Thursday, August 5, 2010

Endangered poets on the internet.

There's a great scene in "The Dead Poets Society" where Robin Williams reads from the introduction of a book of poetry. The publisher is attempting to quantify poetry. To give the reader guidelines on how to tell when they have read a truly great poem. Williams instructs his class to tear the intro out of the book and dispose of it.

There are a lot of people and companies attempting to quantify effective advertising these days. They are building systems and platforms that weigh an ads perfection on several seemingly obvious axes. "Don't worry about where the ad runs - all that matters is that it reaches the right eye-balls." "If the ad is large enough it will deliver effective branding." "Ads that engage users in actions without making them click to another page are most effective." "An ad's message and presentation can be automatically optimized by automatic testing."

Reach and frequency are dead and true, thoughtful creative is right behind them.

I'm not sitting here like Andy Rooney playing the curmudgeon that thinks everything was better in black & white. I think the new technology is amazing.

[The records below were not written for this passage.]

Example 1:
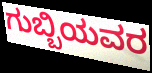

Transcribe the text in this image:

ಗುಬ್ಬಿಯವರ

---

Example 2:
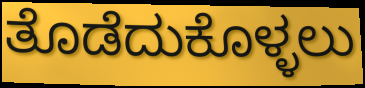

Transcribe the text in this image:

ತೊಡೆದುಕೊಳ್ಳಲು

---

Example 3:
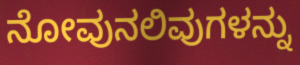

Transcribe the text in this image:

ನೋವುನಲಿವುಗಳನ್ನು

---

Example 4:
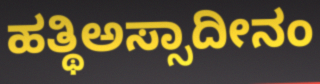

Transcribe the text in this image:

ಹತ್ಥಿಅಸ್ಸಾದೀನಂ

I think optimization on any testable criteria is exactly what marketers should do and doing more faster - is better.

Unfortunately, I think these rapped-fire, black box methods foster a lack of human creativity and innovation. "If the system is going to find the best places and the best bodies then figure out which is the best message what does it need me for??"

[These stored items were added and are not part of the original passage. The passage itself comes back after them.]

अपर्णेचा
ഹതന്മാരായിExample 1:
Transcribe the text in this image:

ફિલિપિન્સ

This tech-forward environment seems to be devaluing original creative work. Even worse than becoming a commodity, it is the latest free-bee; thrown in gratis for clients willing to pay for the new technical tricks.

Marketing is as it has always been - a science and an art. The science is knowable, countable measurable results. The art is what makes humans change their behavior. A joke. A pretty girl. A perfectly turned phrase.

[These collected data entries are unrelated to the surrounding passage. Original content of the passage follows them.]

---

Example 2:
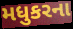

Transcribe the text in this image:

મધુકરના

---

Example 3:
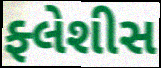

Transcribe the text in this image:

ફ્લેશીસ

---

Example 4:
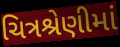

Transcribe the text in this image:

ચિત્રશ્રેણીમાં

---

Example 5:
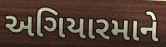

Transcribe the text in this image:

અગિયારમાને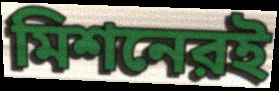
মিশনেরই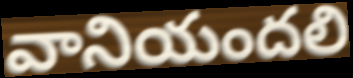
వానియందలిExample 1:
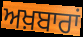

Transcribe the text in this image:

ਅਖ਼ਬਾਰਾਂ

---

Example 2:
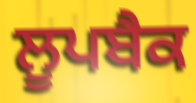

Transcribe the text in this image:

ਲੂਪਬੈਕ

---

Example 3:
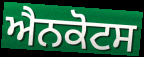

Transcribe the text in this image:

ਐਨਕੋਟਸ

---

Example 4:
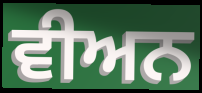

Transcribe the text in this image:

ਵੀਅਨ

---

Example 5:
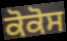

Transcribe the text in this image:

ਕੋਕੋਸ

Test ten dull tag lines and one will emerge as the best. When we place the value on the technology we relegate the creative to a lesser place at the table - most often a lesser (cheaper) creative process.

Play with your toys. Debunk the myths of high-priced placements and exclusive demographics. Test everything. But don't forget to start with the one thing no machine will ever replicate. Human creative that connects one person to another in just the right way for your brand and your purpose. In the end it will mean more than any technical trick.